What came through clearly was that belief in VBC's underlying principles remains strong. Healthcare leaders understand that this model is designed to be better for patients and for the long-term sustainability of their organizations. The disconnect isn't philosophical. It's operational and financial. The rules keep changing, the risk structures are complex, and systems are trying to build toward a destination that keeps shifting underneath them. The sentiment in the room was less "this doesn't work" and more "we need steadier ground to build on." That's an important distinction, and it's one the field should keep pushing to communicate clearly to policymakers.
AI in Action: Capability Is Only Half the Story
If the opening keynote confirmed that the attitude toward AI has shifted, a packed session from UChicago Medicine confirmed that the action is already underway. It was standing room only, which was itself a signal: the room has moved, decisively, from "what is AI and why do I need it?" to "how do I make this work in my organization?"
Phillip Quick, Chief System Access Operations Officer, and Tyler Bauer, SVP of System Ambulatory Operations, walked attendees through UChicago Medicine's implementation of Salesforce's Agentforce for Health — an agentic AI platform enabling 24/7 patient self-service for appointment scheduling, prescription refills, insurance verification, and even real-time logistical support like parking guidance. By automating high-volume, routine tasks, UChicago Medicine is freeing its staff to focus on higher-value interactions and building infrastructure for scalable, digital-first care delivery.
What made this session stand out wasn't just the technology — it was the honesty. The presenters were transparent about the realities of change management inside a large academic health system, and they shared both wins and the hard-earned lessons. Their takeaways were clear: intent to adopt new tools is meaningless without a strong framework for implementation and buy-in at every level of the organization, from leadership to the healthcare professionals whose daily workflows are directly affected.

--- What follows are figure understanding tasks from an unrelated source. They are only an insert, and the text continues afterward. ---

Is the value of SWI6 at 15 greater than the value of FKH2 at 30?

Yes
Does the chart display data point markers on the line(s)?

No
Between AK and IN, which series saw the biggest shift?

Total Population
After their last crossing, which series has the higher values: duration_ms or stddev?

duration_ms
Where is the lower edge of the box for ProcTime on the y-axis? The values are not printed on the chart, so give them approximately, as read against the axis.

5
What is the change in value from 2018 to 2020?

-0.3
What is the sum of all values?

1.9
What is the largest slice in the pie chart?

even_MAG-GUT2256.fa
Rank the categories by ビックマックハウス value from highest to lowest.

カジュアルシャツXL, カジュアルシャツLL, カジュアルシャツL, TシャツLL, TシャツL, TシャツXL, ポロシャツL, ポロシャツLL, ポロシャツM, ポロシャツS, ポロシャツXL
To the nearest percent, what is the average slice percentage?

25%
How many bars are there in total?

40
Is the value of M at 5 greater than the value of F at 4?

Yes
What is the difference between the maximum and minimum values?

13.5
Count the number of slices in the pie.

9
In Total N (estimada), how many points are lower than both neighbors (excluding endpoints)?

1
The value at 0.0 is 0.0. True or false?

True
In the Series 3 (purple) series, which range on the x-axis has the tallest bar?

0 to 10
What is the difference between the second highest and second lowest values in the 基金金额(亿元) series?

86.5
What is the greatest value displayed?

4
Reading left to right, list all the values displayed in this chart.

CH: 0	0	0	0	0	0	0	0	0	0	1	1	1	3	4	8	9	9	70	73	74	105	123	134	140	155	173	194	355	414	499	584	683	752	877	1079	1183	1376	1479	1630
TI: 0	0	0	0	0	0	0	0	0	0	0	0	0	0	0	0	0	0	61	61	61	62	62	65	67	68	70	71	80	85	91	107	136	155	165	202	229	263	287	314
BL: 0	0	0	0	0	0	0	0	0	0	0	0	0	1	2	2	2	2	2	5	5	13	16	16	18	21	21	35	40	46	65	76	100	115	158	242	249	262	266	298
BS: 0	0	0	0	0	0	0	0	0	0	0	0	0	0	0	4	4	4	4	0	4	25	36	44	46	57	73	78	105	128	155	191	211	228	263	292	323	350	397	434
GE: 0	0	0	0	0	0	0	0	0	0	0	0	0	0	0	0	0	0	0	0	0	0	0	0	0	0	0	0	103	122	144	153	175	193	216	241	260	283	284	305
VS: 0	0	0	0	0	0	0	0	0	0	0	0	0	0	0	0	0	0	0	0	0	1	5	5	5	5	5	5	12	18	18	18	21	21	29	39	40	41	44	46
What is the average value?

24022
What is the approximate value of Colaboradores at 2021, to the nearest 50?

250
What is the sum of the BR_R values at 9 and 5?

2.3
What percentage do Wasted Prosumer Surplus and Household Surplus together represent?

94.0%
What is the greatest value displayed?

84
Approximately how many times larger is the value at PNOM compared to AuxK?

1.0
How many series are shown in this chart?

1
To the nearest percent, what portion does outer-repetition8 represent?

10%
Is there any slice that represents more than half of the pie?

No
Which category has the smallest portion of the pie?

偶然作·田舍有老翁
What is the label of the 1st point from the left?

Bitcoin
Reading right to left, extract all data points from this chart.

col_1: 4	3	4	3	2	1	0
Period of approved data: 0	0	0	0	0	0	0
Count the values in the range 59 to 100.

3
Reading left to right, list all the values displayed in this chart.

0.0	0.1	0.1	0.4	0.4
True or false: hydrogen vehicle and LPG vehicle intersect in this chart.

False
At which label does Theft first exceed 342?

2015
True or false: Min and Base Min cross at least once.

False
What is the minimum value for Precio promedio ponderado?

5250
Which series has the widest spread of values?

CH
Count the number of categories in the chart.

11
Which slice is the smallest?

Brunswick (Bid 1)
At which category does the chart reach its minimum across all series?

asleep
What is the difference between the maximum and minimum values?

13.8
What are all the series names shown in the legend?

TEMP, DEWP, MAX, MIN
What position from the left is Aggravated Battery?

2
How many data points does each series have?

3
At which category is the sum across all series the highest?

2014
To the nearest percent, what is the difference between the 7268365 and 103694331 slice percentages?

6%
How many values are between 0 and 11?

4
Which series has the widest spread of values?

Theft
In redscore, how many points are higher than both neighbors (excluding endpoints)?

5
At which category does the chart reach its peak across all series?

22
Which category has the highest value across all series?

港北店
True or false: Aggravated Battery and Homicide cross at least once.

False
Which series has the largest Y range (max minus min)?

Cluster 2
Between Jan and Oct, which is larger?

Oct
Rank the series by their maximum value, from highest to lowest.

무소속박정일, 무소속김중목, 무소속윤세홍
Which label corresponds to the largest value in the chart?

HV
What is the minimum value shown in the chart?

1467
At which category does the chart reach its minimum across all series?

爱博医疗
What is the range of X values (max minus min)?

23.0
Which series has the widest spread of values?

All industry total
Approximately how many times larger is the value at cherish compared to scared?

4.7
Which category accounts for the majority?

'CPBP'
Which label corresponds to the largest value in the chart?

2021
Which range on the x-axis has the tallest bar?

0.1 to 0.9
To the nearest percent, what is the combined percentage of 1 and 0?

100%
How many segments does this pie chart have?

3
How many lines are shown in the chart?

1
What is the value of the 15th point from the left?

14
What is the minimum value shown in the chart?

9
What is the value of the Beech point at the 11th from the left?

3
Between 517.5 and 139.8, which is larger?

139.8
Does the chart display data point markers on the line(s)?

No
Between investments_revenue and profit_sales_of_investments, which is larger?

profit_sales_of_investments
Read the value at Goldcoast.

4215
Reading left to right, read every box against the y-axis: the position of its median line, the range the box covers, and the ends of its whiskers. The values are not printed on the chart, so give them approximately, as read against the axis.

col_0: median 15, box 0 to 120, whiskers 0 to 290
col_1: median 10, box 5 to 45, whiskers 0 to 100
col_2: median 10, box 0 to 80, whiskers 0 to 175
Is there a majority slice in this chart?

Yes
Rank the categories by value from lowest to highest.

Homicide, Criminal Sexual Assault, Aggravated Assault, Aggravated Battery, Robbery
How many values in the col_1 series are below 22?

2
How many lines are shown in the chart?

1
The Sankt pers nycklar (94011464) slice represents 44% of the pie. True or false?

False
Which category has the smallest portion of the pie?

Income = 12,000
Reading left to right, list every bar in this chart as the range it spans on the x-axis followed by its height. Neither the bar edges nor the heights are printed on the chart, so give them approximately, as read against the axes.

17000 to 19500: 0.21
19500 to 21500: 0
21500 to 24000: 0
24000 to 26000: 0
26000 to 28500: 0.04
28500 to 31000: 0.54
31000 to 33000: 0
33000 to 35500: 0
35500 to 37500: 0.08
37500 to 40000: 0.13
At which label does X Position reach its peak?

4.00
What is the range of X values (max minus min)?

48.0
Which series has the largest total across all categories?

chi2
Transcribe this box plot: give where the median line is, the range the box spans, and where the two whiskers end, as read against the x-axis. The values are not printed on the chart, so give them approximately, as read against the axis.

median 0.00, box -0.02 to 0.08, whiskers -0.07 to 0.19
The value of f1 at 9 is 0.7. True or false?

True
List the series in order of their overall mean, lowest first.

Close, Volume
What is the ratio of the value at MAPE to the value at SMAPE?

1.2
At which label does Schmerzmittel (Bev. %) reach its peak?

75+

That resonated with me, because it reflects something we hold as core to how Creyos partners with our customers. Deploying a tool is the beginning, not the finish line. We're not successful when we hand something over. We're successful when it's actually used, when clinical teams feel supported, and when patients are better for it. That requires investment in the full adoption journey, from onboarding through workflow integration, training, and ongoing partnership. Hearing the UChicago Medicine team describe the same philosophy from the health system side, while a standing-room-only crowd leaned in, was a good reminder that the industry is aligned on this.
Looking Ahead
This year’s conference felt like a turning point. AI has found its footing in these conversations, the hard realities of value-based care are being named out loud, and systems doing innovative work in areas like brain health are getting the attention they deserve.
I left Las Vegas energized (despite taking the red-eye home). I’m excited by the work happening across the AMGA community, by the partners we're proud to support, and by the shared commitment to making healthcare better for the professionals who deliver it and the patients who depend on it. The Creyos team is already looking forward to Chicago in 2027.